Scumpeter, you upgraded from 2.6.20-r6 and that was working allright? Are you sure you did not somehow mess up your config?

----------

## dsd

 *Mr_Shameless wrote:*   

> Hi again 
> 
> I booted with the recompiled kernel, plugged in my USB, typed dmesg and here is the output. Thank you for your patience 

 

this isn't a configuration error. if you can reproduce it with 2.6.21, please report a bug on the gentoo bugzilla.

----------

## Scumpeter

 *gsoe wrote:*   

> 
> 
> Scumpeter, you upgraded from 2.6.20-r6 and that was working allright? Are you sure you did not somehow mess up your config?

 

Sorry, if you understood me wrong. I had the problem and I hoped it was a bug, that maybe is fixed in the new version. So I upgraded the kernel (and added "USB Mass Storage verbose debug") . But it did not help.

I will test the 2.6.19 and 2.6.21 and report my experience here soon.

Instruction 1: Reproduce the forum thread on the kernel upgrade and USB debugging in full, without any alteration.
Instruction 2: Return each line of the records that includes the string "округ".
The records bear no relation to the forum thread.

Records for this exercise:
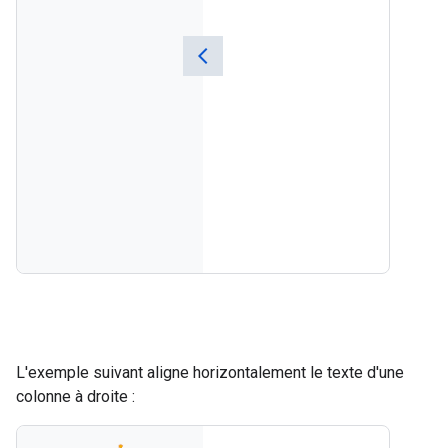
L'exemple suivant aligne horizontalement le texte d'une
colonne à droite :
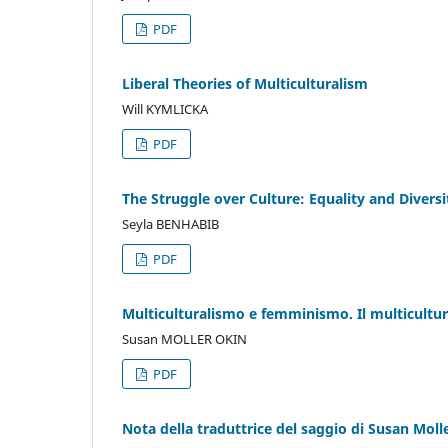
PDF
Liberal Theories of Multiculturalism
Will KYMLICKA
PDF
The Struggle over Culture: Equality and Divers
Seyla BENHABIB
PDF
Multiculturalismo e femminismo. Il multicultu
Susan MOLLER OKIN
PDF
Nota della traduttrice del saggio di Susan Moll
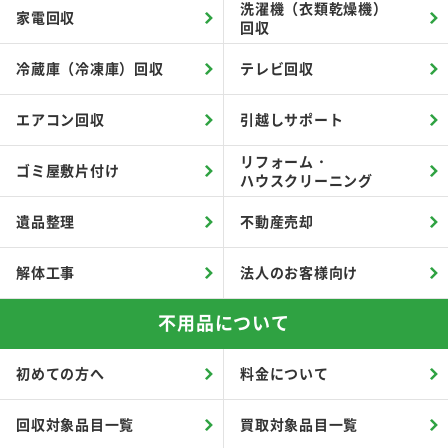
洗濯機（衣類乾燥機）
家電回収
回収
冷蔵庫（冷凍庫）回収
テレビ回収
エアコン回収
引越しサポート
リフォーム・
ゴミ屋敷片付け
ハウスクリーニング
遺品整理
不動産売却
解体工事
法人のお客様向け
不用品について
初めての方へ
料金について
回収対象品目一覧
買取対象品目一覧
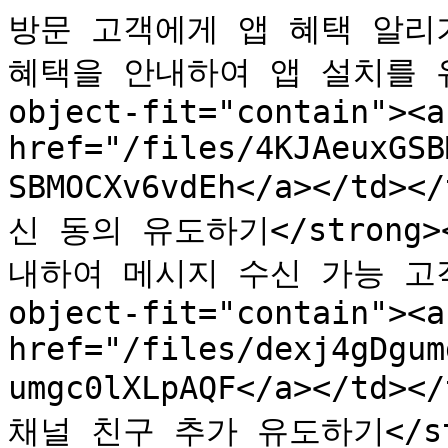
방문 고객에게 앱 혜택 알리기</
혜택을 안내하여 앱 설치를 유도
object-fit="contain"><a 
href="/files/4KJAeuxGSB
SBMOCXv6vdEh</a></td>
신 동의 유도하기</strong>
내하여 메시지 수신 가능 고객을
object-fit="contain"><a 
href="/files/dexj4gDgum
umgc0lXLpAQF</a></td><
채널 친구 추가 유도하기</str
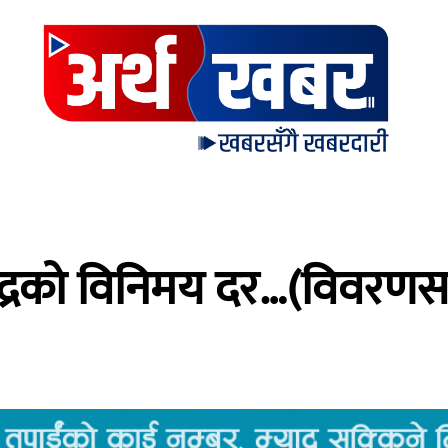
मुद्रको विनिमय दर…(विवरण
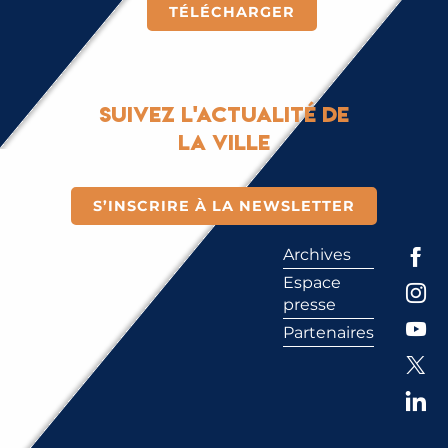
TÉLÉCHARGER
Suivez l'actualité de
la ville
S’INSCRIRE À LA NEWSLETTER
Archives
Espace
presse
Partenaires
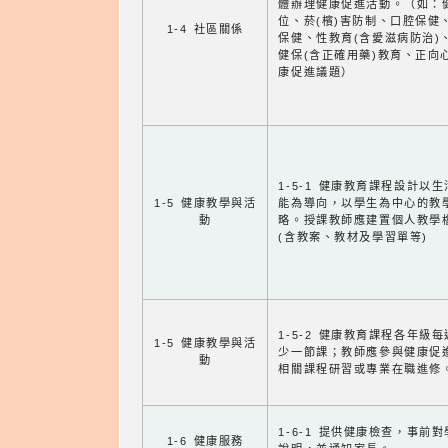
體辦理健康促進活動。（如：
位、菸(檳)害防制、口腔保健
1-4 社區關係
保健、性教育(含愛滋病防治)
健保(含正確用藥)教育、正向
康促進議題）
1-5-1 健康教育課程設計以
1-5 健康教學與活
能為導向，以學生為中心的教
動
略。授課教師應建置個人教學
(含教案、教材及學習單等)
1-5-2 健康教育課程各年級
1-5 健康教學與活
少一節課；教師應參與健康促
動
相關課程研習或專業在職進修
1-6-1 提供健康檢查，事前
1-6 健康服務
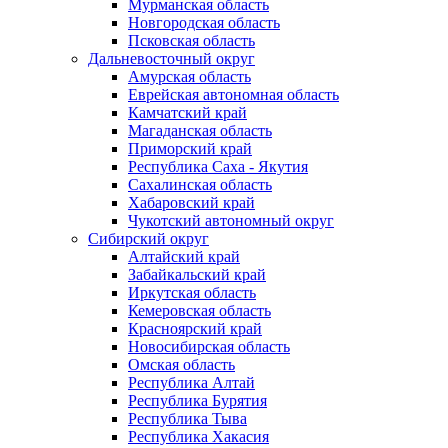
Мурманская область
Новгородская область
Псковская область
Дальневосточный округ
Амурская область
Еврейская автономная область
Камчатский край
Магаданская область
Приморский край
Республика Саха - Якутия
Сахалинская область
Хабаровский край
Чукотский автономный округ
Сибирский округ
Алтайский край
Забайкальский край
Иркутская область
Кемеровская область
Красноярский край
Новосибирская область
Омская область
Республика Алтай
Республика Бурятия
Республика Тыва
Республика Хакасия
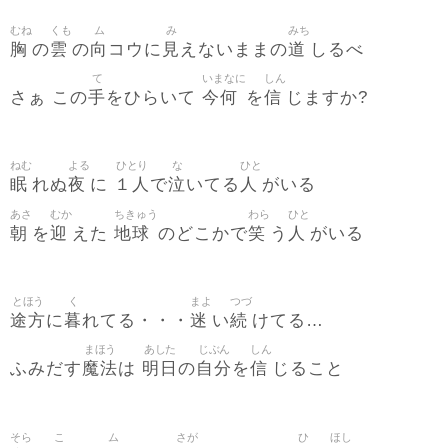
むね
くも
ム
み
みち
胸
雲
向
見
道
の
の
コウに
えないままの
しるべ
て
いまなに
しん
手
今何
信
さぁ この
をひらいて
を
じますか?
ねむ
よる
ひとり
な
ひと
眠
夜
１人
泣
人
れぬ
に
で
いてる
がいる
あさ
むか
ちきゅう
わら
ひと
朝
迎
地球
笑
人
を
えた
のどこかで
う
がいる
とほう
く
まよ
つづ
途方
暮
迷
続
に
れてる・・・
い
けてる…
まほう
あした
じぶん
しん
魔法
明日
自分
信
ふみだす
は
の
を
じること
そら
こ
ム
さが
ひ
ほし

Exercise output 1:
Scumpeter, you upgraded from 2.6.20-r6 and that was working allright? Are you sure you did not somehow mess up your config?

----------

## dsd

 *Mr_Shameless wrote:*   

> Hi again 
> 
> I booted with the recompiled kernel, plugged in my USB, typed dmesg and here is the output. Thank you for your patience 

 

this isn't a configuration error. if you can reproduce it with 2.6.21, please report a bug on the gentoo bugzilla.

----------

## Scumpeter

 *gsoe wrote:*   

> 
> 
> Scumpeter, you upgraded from 2.6.20-r6 and that was working allright? Are you sure you did not somehow mess up your config?

 

Sorry, if you understood me wrong. I had the problem and I hoped it was a bug, that maybe is fixed in the new version. So I upgraded the kernel (and added "USB Mass Storage verbose debug") . But it did not help.

I will test the 2.6.19 and 2.6.21 and report my experience here soon.

Exercise output 2:
Дальневосточный округ
Чукотский автономный округ
Сибирский округ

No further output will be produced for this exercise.